All loss functions in Keras always take two parameters y_true and y_pred. Have a look at the definition of the various standard loss functions available in Keras, they all have these two parameters. They are the 'targets' (the Y variable in many textbooks) and the actual output of the model. Most standard loss functions can be written as an expression of these two tensors. But some more complex losses cannot be written in that way. For your VAE example this is the case because the loss function also depends on additional tensors, namely z_log_var and z_mean, which are not available to the loss functions. Using model.add_loss() has no such restriction and allows you to write much more complex losses that depend on many other tensors, but it has the inconvenience of being more dependent on the model, whereas the standard loss functions work with just any model.

(Note: The code proposed in other answers here are somewhat cheating in as much as they just use global variables to sneak in the additional required dependencies. This makes the loss function not a true function in the mathematical sense.
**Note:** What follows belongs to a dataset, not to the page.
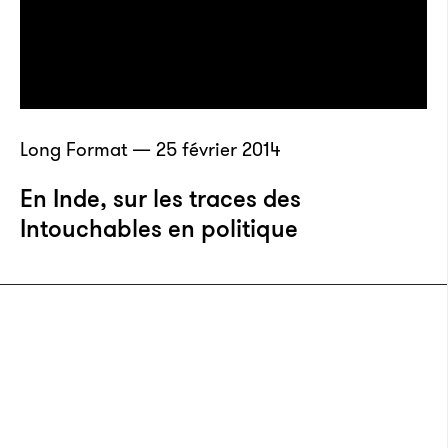
Long Format — 25 février 2014
En Inde, sur les traces des
Intouchables en politique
I consider this to be much less clean code and I expect it to be more error-prone.)


JIH's answer is right of course but maybe it is useful to add:

model.add_loss() has no restrictions, but it also removes the comfort of using for example targets in the model.fit().

If you have a loss that depends on additional parameters of the model, of other models or external variables, you can still use a Keras type encapsulated loss function by having an encapsulating function where you pass all the additional parameters:

def loss_carrier(extra_param1, extra_param2):
    def loss(y_true, y_pred):
        #x = complicated math involving extra_param1, extraparam2, y_true, y_pred
        #remember to use tensor objects, so for example keras.sum, keras.square, keras.mean
        #also remember that if extra_param1, extra_maram2 are variable tensors instead of simple floats,
        #you need to have them defined as inputs=(main,extra_param1, extraparam2) in your keras.model instantiation.
        #and have them defind as keras.Input or tf.placeholder with the right shape.
        return x
    return loss

model.compile(optimizer='adam', loss=loss_carrier)

The trick is the last row where you return a function as Keras expects them with just two parameters y_true and y_pred.

Possibly looks more complicated than the model.add_loss version, but the loss stays modular.